Der Schnellere hat es vielleicht drauf, aber übersieht die Details?
Der Schönere? Schonmal GALA gelesen? Haben die glückliche Ehen oder tolle langjährige Partner? Oder laufen die eher unter Trophäe?

Der erste Blick sollte immer auf sich selbst erfolgen. Der Rest kommt erst an 2. Stelle.
:-meinung

davo
18.12.2016, 06:28
Ist doch scheißegal, ob die Quote gerechtfertigt/gerecht ist oder nicht. Es gibt diese Quote, er hat sie genutzt. So wie jeder andere in seiner Situation es auch getan hätte. Außerdem: Er hat den Studienplatz bekommen, du hast den Studienplatz bekommen. Gibt doch gar keinen Unterschied mehr zwischen euch. Und vier Jahre sind relativ zum Leben jetzt nicht wahnsinnig viel. Darüber hinaus hättest du ja auch einfache Abi-Fächer wählen können. Wenn du das nicht getan hast - tja, selbst schuld.

In diesem Sinne: Schau in die Zukunft statt in die Vergangenheit. Sich zu ärgern über Dinge, die man nicht ändern kann, ist pures Gift für das Wohlbefinden. Außerdem kann er doch gar nichts dafür, dass es diese Quote gibt. Und dass diese Quote mit einem hohen Preis verbunden ist, sollte man auch nicht vergessen. Also, ärger dich nicht, sondern freu dich drüber, dass du Medizin in einem anderen Land studieren kannst - mal längere Zeit woanders zu sein, ist ja auch eine tolle Erfahrung, die nicht jeder mal erlebt. Nutze die Chance, hol das Maximum raus, und gut ists.

pottmed
18.12.2016, 08:28
Und never forget.... Österreich ist eines der schönsten Länder überhaupt, das wollte ich nicht hören als ich dort gelebt habe, aber hinterher weiß man es zu schätzen. Also mach das Beste draus ;-)

Rettungshase
18.12.2016, 17:05
Im Hinblick auf dein Studium und insbesondere dein Berufsziel ist es eine gute Gelegenheit, dich persönlich weiterzuentwickeln.

Ich würde dir dringend anraten, einen Weg zu finden, deine Ansichten diesbezüglich zu ändern. Es wird auch im Studium Situationen geben, dass z.B. jemand der in deinen Augen weniger schlau ist oder weniger gelernt hat, in der einen oder anderen Prüfung besser abschneidet als du. So what?! Möchtest du dann auch deine Zeit und emotionalen Ressourcen durch Neid und Missgunst verschwenden?
Wichtig ist, was du daraus machst. Da ist es völlig irrelevant, was irgendein anderer Mensch irgendwo anders macht und wie er dahin gekommen ist...

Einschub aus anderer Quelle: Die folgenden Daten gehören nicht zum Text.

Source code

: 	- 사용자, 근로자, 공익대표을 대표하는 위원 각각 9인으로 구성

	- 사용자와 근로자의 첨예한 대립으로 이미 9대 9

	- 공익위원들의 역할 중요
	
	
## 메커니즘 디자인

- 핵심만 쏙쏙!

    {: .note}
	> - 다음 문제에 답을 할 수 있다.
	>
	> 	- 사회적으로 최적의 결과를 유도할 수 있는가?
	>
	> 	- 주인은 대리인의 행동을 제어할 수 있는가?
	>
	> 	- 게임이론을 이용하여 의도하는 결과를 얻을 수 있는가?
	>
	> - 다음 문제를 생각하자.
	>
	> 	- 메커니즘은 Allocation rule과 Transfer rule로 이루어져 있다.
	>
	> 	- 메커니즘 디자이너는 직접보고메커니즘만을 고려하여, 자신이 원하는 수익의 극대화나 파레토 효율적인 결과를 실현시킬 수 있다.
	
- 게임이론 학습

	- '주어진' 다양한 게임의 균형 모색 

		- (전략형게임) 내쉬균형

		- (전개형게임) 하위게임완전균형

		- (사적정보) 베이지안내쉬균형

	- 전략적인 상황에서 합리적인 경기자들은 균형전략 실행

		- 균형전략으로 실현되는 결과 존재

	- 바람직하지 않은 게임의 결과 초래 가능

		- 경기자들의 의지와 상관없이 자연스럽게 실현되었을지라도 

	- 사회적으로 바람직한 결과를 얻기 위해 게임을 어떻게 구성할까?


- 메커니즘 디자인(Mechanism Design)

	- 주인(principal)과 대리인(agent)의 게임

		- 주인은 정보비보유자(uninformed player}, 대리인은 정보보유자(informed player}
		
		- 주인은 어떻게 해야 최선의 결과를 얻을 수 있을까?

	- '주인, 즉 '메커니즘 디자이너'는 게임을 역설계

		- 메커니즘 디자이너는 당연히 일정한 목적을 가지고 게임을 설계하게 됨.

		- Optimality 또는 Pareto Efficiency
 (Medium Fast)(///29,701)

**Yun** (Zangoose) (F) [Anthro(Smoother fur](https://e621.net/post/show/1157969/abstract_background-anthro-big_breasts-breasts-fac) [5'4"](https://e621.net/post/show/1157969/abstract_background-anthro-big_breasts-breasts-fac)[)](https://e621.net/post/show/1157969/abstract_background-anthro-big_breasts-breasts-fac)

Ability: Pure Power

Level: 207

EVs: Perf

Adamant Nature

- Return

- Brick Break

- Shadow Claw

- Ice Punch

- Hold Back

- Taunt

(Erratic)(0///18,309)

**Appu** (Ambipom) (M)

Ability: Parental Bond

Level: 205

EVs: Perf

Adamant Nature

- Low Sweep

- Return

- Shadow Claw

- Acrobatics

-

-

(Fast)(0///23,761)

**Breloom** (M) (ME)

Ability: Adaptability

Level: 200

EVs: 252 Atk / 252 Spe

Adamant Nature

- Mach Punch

Außerdem sagt man doch so schön: Wer immer nur das macht, was er schon immer getan hat, wird immer der bleiben, der er ist.
Also: Nutz den neuen Ort, um neue Hobbys zu finden oder alte Hobbys mit neuen Leuten fortzuführen. Lerne neue Leute kennen, erweitere deinen Horizont.

Ich fand meine Studienstadt initial schrecklich, aber letztendlich wird jeder Ort schön, wenn man die richtigen Leute kennt, mit denen man etwas Nettes unternehmen kann.